Heathrow, as you’ve never reached it


Today: what happens when you forsake the Tube for a trans-suburban journey?

Diagonally opposite Cockfosters station, at the northern end of the Piccadilly Line of the London Underground, a restaurant called Miracles is doing excellent business. 

As an unsatisfied customer of long standing of the Tube line to Heathrow, I surmise the restaurant’s name celebrates the rare occasion when the Piccadilly Line actually delivers a swift and regular service to Europe’s busiest airport. Much of the time, in my experience, there can be absurd gaps between trains and frequent stops between stations for no apparent reason.

Today, although I am in Cockfosters and heading for Heathrow, I am not for once pre-disposed to grumpiness. That is because for my latest adventure, I am premiering the Piccadilly Straight Line.

Here’s how it works: take an Ordnance Survey map of west London (Landranger 176 if you’re serious about it); locate Heathrow (easy, that big, bare rectangle tucked in beside the M4 and M25) and Cockfosters (trickier, not least because it is actually further west than central London; look left of Enfield); and draw a straight line between the two points. Then just follow the minor roads, tracks and other low-traffic options to reach the aviation mega-hub.

After you have stood back to admire your handiwork, set about finding the best low-traffic route that sticks closely to the line. But I have done the map- and legwork for you, so just find some comfortable shoes or, better still, a bike, and discover some hidden highlights of the capital.

The first road is cheerfully called Mount Pleasant, and furthermore it is pleasantly downhill. My altimeter (yes, I was serious about this) shows Cockfosters is 320 feet above sea level, while Heathrow is just 72.

Water world: the Paddington Arm of the Grand Union Canal (Simon Calder)

You need no miracle to find yourself on the Dollis Valley Greenway, which leads you to Totteridge – whose high-walled houses confirm the district’s popularity with Arsenal and Spurs footballers. “Manor of Totteridge” read the signs as you reach the centre of the first of several authentic villages. Need a drink already? Try the Orange Tree, which features in several footballers’ lives.

In the suburbs of London, joy can yield to despondency quicker than an own goal. Apex Corner, where the A1, A41 and even the M1 converge noisily, was once where motorists tooted farewell to the capital before heading for Hatfield and the North. Now it is an especially bad-tempered junction that looks best in the rear-view mirror.

The Piccadilly Straight Line cuts across transport arteries: ancient, Victorian and modern. Set a course through the backstreets of Edgware and you will soon cross the Watling Street, the arrow-straight Roman road leading northwest.

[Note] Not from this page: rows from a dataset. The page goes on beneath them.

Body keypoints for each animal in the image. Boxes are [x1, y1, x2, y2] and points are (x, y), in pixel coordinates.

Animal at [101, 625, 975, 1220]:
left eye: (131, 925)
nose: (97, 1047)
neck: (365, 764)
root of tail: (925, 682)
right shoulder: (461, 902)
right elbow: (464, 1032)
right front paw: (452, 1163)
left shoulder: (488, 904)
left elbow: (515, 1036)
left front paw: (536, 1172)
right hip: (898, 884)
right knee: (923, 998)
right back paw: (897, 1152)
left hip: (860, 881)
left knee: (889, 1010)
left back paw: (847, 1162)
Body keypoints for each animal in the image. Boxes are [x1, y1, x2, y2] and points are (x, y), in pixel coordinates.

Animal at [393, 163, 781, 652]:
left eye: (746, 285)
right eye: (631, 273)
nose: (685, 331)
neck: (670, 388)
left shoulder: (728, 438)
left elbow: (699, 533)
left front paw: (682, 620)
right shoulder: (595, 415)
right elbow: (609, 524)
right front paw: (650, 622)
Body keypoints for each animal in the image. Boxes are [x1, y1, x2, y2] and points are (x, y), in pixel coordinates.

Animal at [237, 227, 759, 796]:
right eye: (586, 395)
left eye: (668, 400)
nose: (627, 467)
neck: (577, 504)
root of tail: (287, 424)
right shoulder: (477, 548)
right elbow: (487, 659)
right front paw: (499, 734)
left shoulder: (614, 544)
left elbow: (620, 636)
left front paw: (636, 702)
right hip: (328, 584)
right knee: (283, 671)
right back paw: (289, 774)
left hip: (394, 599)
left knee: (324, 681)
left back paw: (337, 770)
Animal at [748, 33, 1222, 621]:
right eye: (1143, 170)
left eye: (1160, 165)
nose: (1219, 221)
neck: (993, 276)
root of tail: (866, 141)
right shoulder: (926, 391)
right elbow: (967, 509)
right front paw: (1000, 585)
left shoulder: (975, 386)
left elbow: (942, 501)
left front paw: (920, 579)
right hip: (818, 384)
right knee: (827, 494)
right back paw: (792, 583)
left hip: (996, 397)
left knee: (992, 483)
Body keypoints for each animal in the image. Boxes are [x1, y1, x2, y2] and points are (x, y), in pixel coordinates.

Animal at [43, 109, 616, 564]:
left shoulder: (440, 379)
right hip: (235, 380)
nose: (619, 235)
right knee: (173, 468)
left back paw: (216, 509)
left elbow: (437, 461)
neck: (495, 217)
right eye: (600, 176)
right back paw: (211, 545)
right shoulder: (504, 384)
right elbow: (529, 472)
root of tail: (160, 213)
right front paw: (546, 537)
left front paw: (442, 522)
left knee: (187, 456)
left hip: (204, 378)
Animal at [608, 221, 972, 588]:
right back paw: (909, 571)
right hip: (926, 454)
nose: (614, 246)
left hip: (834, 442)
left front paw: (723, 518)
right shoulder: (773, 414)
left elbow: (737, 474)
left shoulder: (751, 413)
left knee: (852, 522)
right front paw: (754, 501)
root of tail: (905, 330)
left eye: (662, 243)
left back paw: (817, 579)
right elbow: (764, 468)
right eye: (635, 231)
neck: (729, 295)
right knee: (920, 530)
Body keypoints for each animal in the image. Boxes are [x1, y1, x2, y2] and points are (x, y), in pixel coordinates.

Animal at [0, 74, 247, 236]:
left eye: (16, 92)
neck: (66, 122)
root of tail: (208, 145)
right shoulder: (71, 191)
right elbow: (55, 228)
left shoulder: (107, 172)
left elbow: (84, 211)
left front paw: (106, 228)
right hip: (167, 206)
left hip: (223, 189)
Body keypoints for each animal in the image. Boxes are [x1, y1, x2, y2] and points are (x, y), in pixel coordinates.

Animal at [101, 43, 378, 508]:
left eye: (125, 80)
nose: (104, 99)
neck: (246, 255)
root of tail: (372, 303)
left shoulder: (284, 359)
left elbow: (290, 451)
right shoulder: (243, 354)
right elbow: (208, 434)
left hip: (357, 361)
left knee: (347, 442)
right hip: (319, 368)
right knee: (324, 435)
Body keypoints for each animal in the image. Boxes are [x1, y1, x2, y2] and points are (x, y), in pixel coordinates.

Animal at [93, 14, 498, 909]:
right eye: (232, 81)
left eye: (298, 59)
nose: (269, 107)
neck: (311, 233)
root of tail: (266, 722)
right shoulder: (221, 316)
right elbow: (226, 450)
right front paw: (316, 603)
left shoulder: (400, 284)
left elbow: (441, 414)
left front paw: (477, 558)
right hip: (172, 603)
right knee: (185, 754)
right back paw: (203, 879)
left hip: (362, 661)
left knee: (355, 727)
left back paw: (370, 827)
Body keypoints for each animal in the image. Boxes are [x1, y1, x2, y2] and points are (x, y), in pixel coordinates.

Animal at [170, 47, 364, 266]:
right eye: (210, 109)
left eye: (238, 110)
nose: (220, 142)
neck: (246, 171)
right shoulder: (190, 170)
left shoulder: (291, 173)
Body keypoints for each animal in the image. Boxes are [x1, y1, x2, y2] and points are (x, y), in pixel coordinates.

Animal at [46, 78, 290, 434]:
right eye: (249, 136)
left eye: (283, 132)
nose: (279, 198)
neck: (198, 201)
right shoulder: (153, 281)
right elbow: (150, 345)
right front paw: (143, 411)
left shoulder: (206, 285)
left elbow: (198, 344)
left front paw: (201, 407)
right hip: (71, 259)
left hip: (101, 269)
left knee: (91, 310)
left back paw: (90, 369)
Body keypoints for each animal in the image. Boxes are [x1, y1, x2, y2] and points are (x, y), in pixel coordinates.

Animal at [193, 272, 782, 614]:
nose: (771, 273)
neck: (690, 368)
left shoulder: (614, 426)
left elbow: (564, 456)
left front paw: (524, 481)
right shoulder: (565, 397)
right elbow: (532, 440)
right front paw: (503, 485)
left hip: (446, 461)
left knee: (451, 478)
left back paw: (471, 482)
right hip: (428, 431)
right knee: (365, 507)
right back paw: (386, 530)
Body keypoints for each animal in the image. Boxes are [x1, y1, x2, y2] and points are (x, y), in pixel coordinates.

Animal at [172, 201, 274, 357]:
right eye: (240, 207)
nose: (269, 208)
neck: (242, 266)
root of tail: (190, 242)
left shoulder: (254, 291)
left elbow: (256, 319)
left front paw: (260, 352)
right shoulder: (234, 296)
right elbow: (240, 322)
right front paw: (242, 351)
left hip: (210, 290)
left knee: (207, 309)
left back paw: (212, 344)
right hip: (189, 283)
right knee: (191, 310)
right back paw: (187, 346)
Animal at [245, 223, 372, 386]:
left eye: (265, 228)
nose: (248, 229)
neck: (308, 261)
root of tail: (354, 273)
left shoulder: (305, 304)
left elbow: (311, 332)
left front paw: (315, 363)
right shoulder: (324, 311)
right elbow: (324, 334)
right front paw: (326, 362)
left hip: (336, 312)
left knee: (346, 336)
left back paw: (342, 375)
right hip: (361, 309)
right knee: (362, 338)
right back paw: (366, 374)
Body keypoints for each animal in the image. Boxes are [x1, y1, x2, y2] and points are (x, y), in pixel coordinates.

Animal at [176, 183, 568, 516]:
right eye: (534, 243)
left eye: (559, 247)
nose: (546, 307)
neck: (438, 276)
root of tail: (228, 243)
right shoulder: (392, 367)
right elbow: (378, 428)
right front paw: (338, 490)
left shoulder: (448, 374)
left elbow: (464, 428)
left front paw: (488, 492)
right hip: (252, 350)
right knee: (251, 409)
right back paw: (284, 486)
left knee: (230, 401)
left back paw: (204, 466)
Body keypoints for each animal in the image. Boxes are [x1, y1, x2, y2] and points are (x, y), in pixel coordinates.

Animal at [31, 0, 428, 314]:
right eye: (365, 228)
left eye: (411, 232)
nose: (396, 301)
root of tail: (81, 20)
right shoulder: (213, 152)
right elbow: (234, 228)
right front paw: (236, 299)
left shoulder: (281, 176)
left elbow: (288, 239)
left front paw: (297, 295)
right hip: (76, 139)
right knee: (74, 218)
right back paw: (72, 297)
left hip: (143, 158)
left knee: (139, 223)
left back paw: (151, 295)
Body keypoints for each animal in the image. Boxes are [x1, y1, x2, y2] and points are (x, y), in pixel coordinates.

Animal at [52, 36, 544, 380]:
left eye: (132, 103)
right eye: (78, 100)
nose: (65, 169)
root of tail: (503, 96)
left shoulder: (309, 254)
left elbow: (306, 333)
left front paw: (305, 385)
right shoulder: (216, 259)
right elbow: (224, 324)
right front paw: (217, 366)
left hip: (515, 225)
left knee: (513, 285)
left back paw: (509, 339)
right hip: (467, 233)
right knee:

Pleasingly, your track intersects at an exact right angle.

Soon afterwards, a left swerve brings the arch of Wembley into view, but a finer view is to come. Harrow on the Hill is the highest point on the journey, at 460 feet, and from a perch amid the handsome redbrick halls of the public school you can survey the heart of London – even though it feels a world away. Yet Harrow is only runner-up in the rural tranquility stakes.

Northolt is mainly known for its RAF air base. But step away from the manic A40 and you find St Mary’s, “the White Church on the Hill”, standing beside a meadow devoted to wildflowers. Daisies and poppies decorate a location that has been settled for centuries and has now settled on “rural backwater” as its 21st-century role.

Dive beneath yet another arterial highway and you find an orbital companion to help you on your journey: the Paddington Arm of the Grand Union Canal. It leaves the course of the watery link from the Midlands to the Thames, and arcs around the northwest of London, its course dictated by contours rather than city planners.

For the next four miles you can put away the map and just follow the towpath, glancing in at the domestic bliss of the narrow boats moored alongside and drifting back to 1801, when this London thoroughfare opened.

At Bull’s Bridge, the Arm meets the main canal – which is aiming for the Thames at Brentford. Back into the the 21st century, and the high street of Hayes. But one more historic village remains to be discovered: Harmondsworth, which boasts a medieval barn the size of an aircraft hangar; the plans for Heathrow’s expansion see it preserved rather than changing its use.

On the way to British Airways’ splendid headquarters at Waterside, you will find a memorial to Barnes Wallis, inventor of the Second World War “bouncing bomb”. A few hundred yards from what is now one of the busiest runways in the world, designers tested the weapon on a series of model dams constructed here. 

Rather later, BA built its handsome HQ, Waterside, and you are permitted to skirt east of the water and join the Bath Road – the last of the arteries. Heathrow Terminal 5 is just a bounce or two away.

I accept that the chances of you emulating this adventure are vanishingly low. But perhaps you will treat yourself to explore the flower meadow of Northolt, the canalside serenity of the Grand Union – and the Miracles of Cockfosters. Try ordering five loaves and two fishes.